Wednesday, November 28, 2012

Fifth Week, Reflections


Theory

Haibo Li's lecture was based on the engineers point of view, and basically it was about the ways of how the idea is becoming the prototype. He also talked about design technologies and prototype research, and how the most simple solution is usually one the hardest to find. His discussion on the usability analysis helped to understand why this is a good measurement of a prototype. He also mentioned the three parameters of the prototype usability, which we have learned from the paper: effectiveness, efficiency and user satisfaction.

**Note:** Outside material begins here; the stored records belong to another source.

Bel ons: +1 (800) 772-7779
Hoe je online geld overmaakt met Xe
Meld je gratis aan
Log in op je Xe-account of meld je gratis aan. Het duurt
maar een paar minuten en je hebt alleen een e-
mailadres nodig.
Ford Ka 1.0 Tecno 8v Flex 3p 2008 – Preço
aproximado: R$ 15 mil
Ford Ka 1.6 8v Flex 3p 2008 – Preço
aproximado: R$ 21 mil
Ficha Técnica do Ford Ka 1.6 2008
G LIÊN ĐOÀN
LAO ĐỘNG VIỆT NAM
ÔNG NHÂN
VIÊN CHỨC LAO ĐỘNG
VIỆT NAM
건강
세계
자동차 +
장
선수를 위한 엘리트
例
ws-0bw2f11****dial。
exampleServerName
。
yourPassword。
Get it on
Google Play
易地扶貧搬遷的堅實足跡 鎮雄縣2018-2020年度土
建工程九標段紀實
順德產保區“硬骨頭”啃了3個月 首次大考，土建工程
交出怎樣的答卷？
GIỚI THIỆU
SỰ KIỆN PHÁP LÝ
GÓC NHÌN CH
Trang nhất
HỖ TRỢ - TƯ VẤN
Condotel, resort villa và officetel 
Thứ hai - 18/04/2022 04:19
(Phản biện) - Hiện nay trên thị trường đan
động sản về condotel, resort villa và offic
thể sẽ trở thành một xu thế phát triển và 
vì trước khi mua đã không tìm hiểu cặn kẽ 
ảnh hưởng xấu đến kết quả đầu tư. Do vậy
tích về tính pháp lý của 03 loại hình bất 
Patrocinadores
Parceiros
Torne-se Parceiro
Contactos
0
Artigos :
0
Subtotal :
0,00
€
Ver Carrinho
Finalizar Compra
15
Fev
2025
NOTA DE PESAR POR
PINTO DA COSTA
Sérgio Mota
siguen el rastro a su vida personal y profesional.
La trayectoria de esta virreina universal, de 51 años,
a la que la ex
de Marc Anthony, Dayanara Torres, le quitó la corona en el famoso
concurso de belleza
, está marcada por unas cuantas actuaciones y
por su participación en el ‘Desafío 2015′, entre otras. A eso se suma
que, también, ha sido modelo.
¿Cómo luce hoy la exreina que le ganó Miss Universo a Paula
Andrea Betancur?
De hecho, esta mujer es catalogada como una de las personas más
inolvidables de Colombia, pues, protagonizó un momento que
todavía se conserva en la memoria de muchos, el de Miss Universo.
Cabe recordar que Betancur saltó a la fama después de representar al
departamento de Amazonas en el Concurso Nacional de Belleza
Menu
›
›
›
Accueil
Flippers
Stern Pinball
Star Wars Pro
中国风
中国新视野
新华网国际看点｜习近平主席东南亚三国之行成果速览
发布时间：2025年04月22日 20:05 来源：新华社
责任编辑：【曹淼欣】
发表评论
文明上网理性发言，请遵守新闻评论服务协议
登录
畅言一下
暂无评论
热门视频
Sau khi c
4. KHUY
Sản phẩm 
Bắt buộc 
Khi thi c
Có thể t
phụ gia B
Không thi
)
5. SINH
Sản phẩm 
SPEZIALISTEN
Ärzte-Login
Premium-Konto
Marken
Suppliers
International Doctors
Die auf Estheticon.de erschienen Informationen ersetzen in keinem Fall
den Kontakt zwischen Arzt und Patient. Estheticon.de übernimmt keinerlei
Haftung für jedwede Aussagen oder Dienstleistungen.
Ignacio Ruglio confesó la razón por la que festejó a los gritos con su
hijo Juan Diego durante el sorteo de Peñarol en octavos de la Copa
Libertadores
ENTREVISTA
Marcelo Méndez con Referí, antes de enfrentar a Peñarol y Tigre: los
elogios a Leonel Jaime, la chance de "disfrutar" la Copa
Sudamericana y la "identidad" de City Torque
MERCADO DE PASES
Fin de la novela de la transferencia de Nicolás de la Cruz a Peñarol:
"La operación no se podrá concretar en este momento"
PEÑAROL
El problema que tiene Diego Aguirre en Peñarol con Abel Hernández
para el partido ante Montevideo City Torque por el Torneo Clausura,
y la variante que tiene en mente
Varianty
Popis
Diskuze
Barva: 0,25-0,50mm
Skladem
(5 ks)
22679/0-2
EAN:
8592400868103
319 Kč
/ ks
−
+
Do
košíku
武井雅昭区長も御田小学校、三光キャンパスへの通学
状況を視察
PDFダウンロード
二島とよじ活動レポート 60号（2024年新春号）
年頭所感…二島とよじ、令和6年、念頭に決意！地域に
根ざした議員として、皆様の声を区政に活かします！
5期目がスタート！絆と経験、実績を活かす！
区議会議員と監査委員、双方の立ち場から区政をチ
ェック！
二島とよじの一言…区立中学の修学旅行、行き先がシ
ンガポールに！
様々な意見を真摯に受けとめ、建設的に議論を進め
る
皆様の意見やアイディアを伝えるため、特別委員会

Pictures and video examples were quite interesting and funny (bear, tunnel vision metaphors, especially Rowan Atkinson part), although I doubt that this information would actually help in the research work. Overall, we have seen the most of that presentation already during previous Haibo Li's lecture in September. 
Nevertheless, one motivation picture was very inspiring: smiling Mark Zuckerberg and the words that the great new projects are not about some new technology, but about the creative ideas, so they can easily be based on something that was invented before you.


Practice

The this week seminar task – to draw the visual structure of our articles based on the research design - was both interesting and challenging. We felt that our papers have the same structure, going from theory and previous background to the hypothesis, prototype creation, its testing and evaluation. Previous groups have downloaded the graphs of this kind already. That is why we decided to go deeper and took two of the most complicated papers from our group findings to work with. 

After our detailed discussion it was great to listen to other sorts of design research, with some variables on the every step of research. It also was very good to have a visual proof, as the graphs we all created were quite different. 
The Beau Armstrong's paper, which we had chance to learn in details due to the great slides, made me think about the actual prototyping work. I wanted to go deeper in this field, and found more literature on this subject. Thus, sometimes theory is much easier to create than to embody it into a real object. Before the tests there is a long work on the prototypes development and improvement. I found this paper quite helpful and advice it to everyone: "What Do Prototypes Prototype?". In Helander, M; Landauer, T; Prabhu, P. Handbook of Human–Computer Interaction.